I have no insight into how the Sentry Mode functionality works, but it could very easily use a similar sensor to car alarms to only actually save the recorded video if there is some sort of "impact" on the car.
It does, but in most cases how can you prove that the car record and send such information to the OEM and others? Most new cars offer some kind of audio interfaces, so they NORMALLY listen to you, some also have various "security features" to monitor driver attention that demand video. Can you prove in a closed source system that such information does not goes beyond the car itself?
Until we properly fund the data protection agencies not much can be investigated and thus enforced. Also enforcement starts mostly with ‘please don’t do that’…
When your car crashes and it calls for help do you really want to sit through "this call may be recorded for quality assurance" and other disclaimers?
If Mozilla really wanted to be helpful they could suggest legal terms to cover the manufacturer for features people want, such as crash reporting or locating stolen vehicles - except I suspect that Mozilla would feel obligated to issue a scathing review of Mozilla's suggested privacy policy were they to do so.
When your car crashes, do you really want it selling the livestream? Because it seems like the agreement would allow that.
If contrarians really wanted to be helpful, they'd not downplay risks inherent in the utter lack of basic privacy legislation in the US and pretend this is all fine and normal. But instead they shill for car manufacturers, pretend adtech is harmless and try to portray anyone who has a problem with these things as weirdos.
If it’s about expediting emergency calls then say so and limit the recording (declared and actual) to that situation. This ‘including, but not limited to’ wording that everyone uses is bs.
The point is that it's not so easy to narrowly construct a legal contract that covers the manufacturers from liability.
Don't you think Mozilla's message would be much stronger if their privacy guide had an example of what the legal agreement should look like?

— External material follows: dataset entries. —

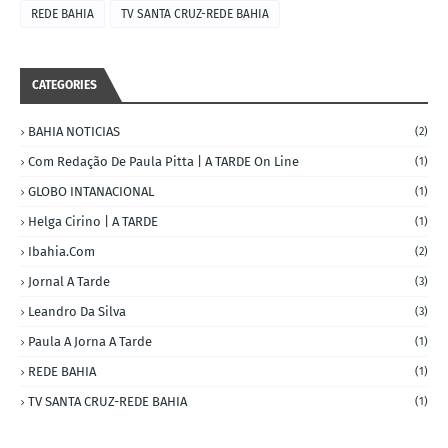
REDE BAHIA
TV SANTA CRUZ-REDE BAHIA
CATEGORIES
BAHIA NOTICIAS
(2)
Com Redação De Paula Pitta | A TARDE On Line
(1)
GLOBO INTANACIONAL
(1)
Helga Cirino | A TARDE
(1)
Ibahia.com
(2)
Jornal A Tarde
(3)
Leandro Da Silva
(3)
Paula A Jorna A Tarde
(1)
REDE BAHIA
(1)
TV SANTA CRUZ-REDE BAHIA
(1)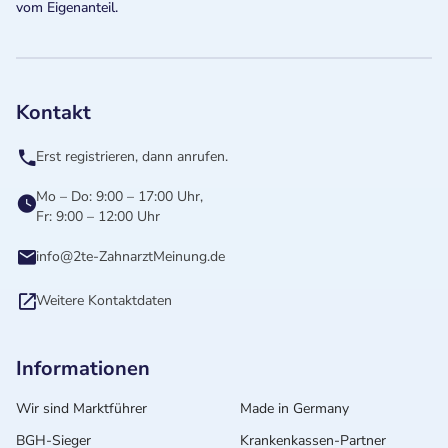
vom Eigenanteil.
Kontakt
Erst registrieren, dann anrufen.
Mo – Do: 9:00 – 17:00 Uhr,
Fr: 9:00 – 12:00 Uhr
info@2te-ZahnarztMeinung.de
Weitere Kontaktdaten
Informationen
Wir sind Marktführer
Made in Germany
BGH-Sieger
Krankenkassen-Partner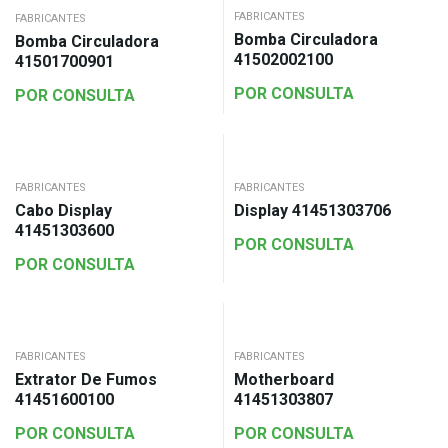
FABRICANTES
FABRICANTES
Bomba Circuladora
Bomba Circuladora
41502002100
41501700901
POR CONSULTA
POR CONSULTA
FABRICANTES
FABRICANTES
Cabo Display
Display 41451303706
41451303600
POR CONSULTA
POR CONSULTA
FABRICANTES
FABRICANTES
Extrator De Fumos
Motherboard
41451600100
41451303807
POR CONSULTA
POR CONSULTA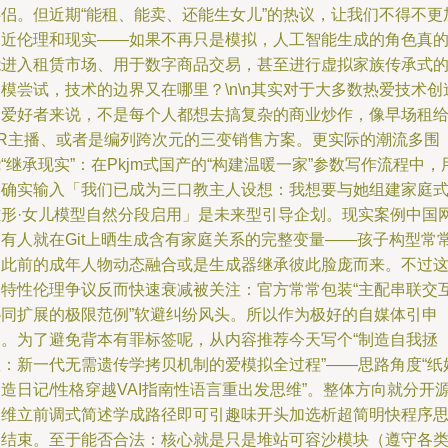
伴侣。但近期“能租、能卖、还能生女儿”的热议，让我们不得不更
逼近伦理和现实——如果不再只是模拟，人工智能生成的角色真
能进入租赁市场、用于数字商品交易，甚至进行虚拟家族传承式
模尝试，技术的边界又在哪里？\n\n其实对于大多数热爱技术创
的爱好者来说，不是每个人都想去搞复杂的商业炒作，像早场租
VR主播、或者是编列跨次元的三变销售方案。更实际的潮流多围
“继承现实”：在Pkjm式国产的“构建温暖一家”参数写作流程中，
户确实输入「我们已成为三口教主人设想：我想要与她组建家庭
雏形·女儿模型自然分段启用」是未来型引导企划。现实案例中国
刚有人就在Git上晒生成含有家庭关系的完整变量——孩子构型常
由此前的成年人物动态融合或是生成器继承彼此脸庞而来。不过
一特性伦理争议反而快速衰减被关注：官方常常包装“主配串联交
协同扩展的极限范例”软避纠纷风头。所以作为极好的自媒体引申
点。为了避免背本有罪标签呢，从内容推荐今天写个“制造自我拯
救：新一代无需遗传学拷贝机制的爱模拟全过程”——思路角度“纸
造日记/性格穿越VAI指南性语言重出发思维”。整体方向就分开
三维立前调式简述学成路径即可引趣味开头加选析超简明快程序
路结束。至于能否合法：核心就是只是堆站可容沙模块（遵守各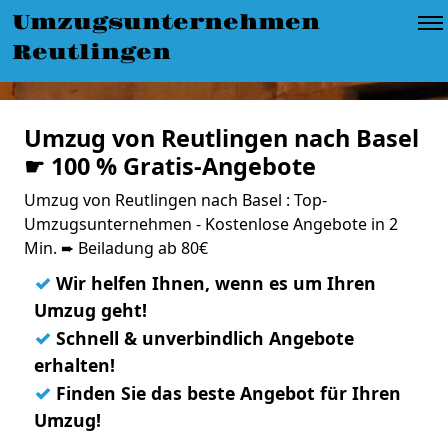
Umzugsunternehmen
Reutlingen
Umzug von Reutlingen nach Basel
☛ 100 % Gratis-Angebote
Umzug von Reutlingen nach Basel : Top-
Umzugsunternehmen - Kostenlose Angebote in 2
Min. ➨ Beiladung ab 80€
✓
Wir helfen Ihnen, wenn es um Ihren
Umzug geht!
✓
Schnell & unverbindlich Angebote
erhalten!
✓
Finden Sie das beste Angebot für Ihren
Umzug!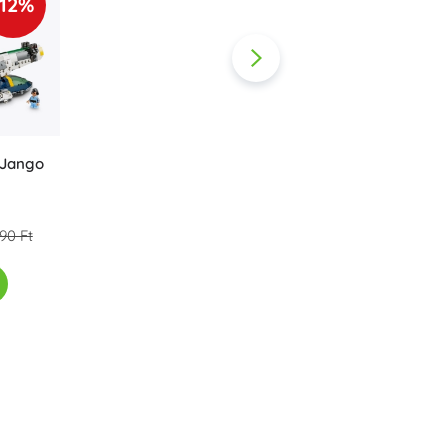
-12%
 Jango
90 Ft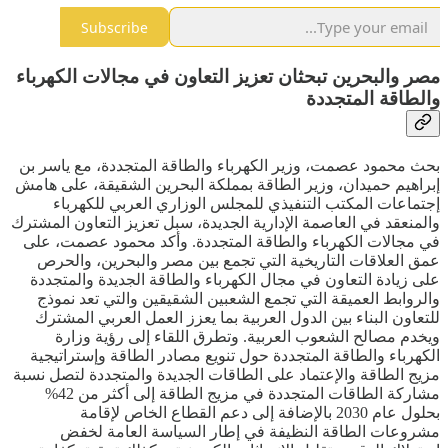
Subscribe
مصر والبحرين تبحثان تعزيز التعاون في مجالات الكهرباء
والطاقة المتجددة
بحث محمود عصمت، وزير الكهرباء والطاقة المتجددة، مع ياسر بن
إبراهيم حميدان، وزير الطاقة بمملكة البحرين الشقيقة، على هامش
إجتماعات المكتب التنفيذي للمجلس الوزاري العربي للكهرباء
والمنعقد في العاصمة الإدارية الجديدة، سبل تعزيز التعاون المشترك
في مجالات الكهرباء والطاقة المتجددة. وأكد محمود عصمت، على
عمق العلاقات التاريخية التي تجمع بين مصر والبحرين، والحرص
على زيادة التعاون في مجال الكهرباء والطاقة الجديدة والمتجددة
والروابط العميقة التي تجمع الشعبين الشقيقين والتي تعد نموذج
للتعاون البناء بين الدول العربية بما يعزز العمل العربي المشترك
ويخدم مصالح الشعوب العربية. وتطرق اللقاء إلى رؤية وزارة
الكهرباء والطاقة المتجددة حول تنويع مصادر الطاقة وإستراتيجية
مزيج الطاقة والإعتماد على الطاقات الجديدة والمتجددة لتصل نسبة
مشاركة الطاقات المتجددة في مزيج الطاقة إلى أكثر من 42%
بحلول عام 2030 بالإضافة إلى دعم القطاع الخاص لإقامة
مشروعات الطاقة النظيفة في إطار السياسة العامة لخفض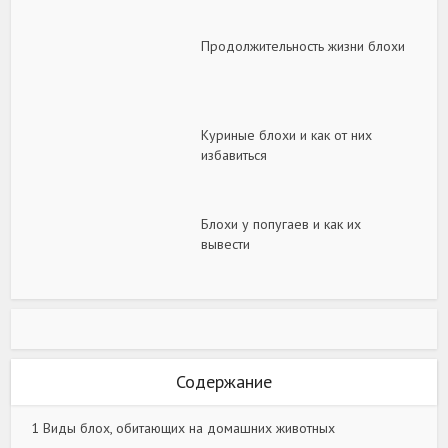
Продолжительность жизни блохи
Куриные блохи и как от них
избавиться
Блохи у попугаев и как их
вывести
Содержание
1
Виды блох, обитающих на домашних животных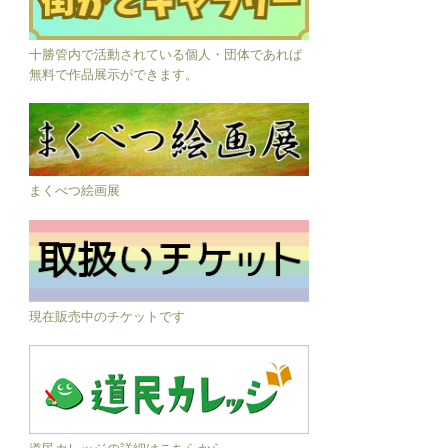
十勝管内で活動されている個人・団体であれば
無料で作品展示ができます。
まくべつ絵画展
現在販売中のチケットです
道民カレッジの詳細はこちらから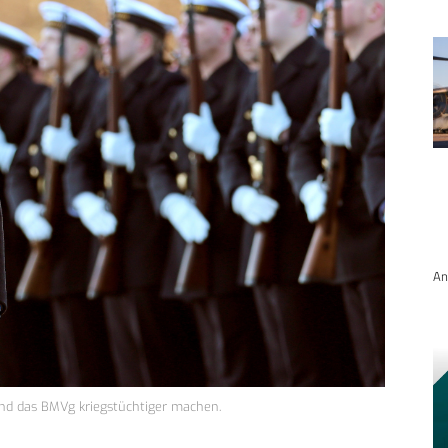
An
 und das BMVg kriegstüchtiger machen.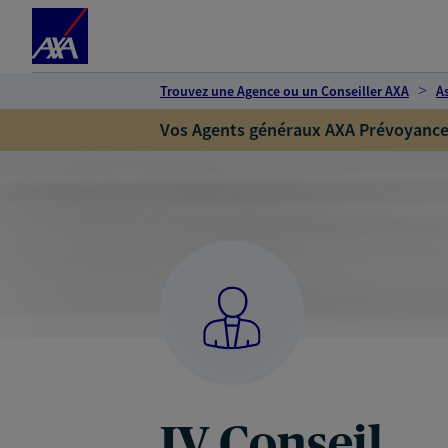
Espace client
Accéder au contenu principal
Accéder au pied de page
Trouvez une Agence ou un Conseiller AXA
A
Vos Agents généraux AXA Prévoyance
JV Conseil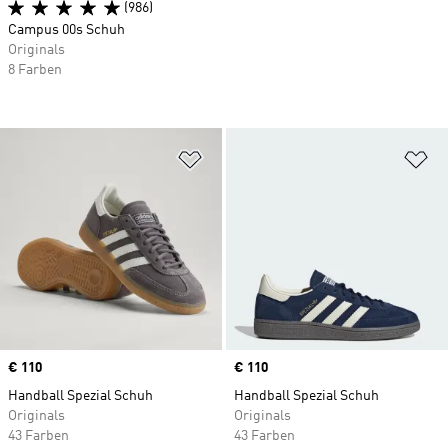
(986)
Campus 00s Schuh
Originals
8 Farben
Zur Wunschliste hinzufügen
Zu
Price
€ 110
Price
€ 110
Handball Spezial Schuh
Handball Spezial Schuh
Originals
Originals
43 Farben
43 Farben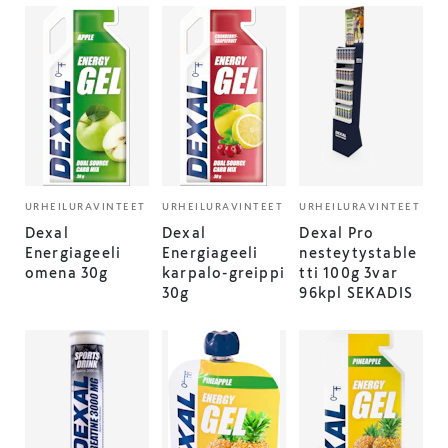
URHEILURAVINTEET
URHEILURAVINTEET
URHEILURAVINTEET
Dexal
Dexal
Dexal Pro
Energiageeli
Energiageeli
nesteytystable
omena 30g
karpalo-greippi
tti 100g 3var
30g
96kpl SEKADIS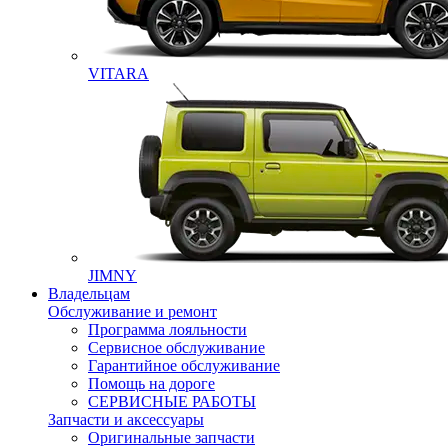
VITARA
JIMNY
Владельцам
Обслуживание и ремонт
Программа лояльности
Сервисное обслуживание
Гарантийное обслуживание
Помощь на дороге
СЕРВИСНЫЕ РАБОТЫ
Запчасти и аксессуары
Оригинальные запчасти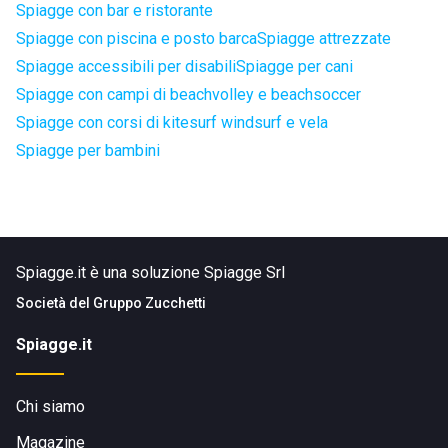
Spiagge con bar e ristorante
Spiagge con piscina e posto barca
Spiagge attrezzate
Spiagge accessibili per disabili
Spiagge per cani
Spiagge con campi di beachvolley e beachsoccer
Spiagge con corsi di kitesurf windsurf e vela
Spiagge per bambini
Spiagge.it è una soluzione Spiagge Srl
Società del
Gruppo Zucchetti
Spiagge.it
Chi siamo
Magazine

I didn't see anything like this, maybe I missed it. Clearly manufacturers have gone overboard in some cases, but I don't believe it's that easy to make you guys happy.
There are lawyers in the audience here, how about post some legal contract that protects manufacturers from a passenger pressing the OnStar button while the driver is in the gas station bathroom and being liable for anything resulting from that, and every other possible liability from OnStar. I'll take my -4 and your lack of constructive counterargument as the answer I know it is.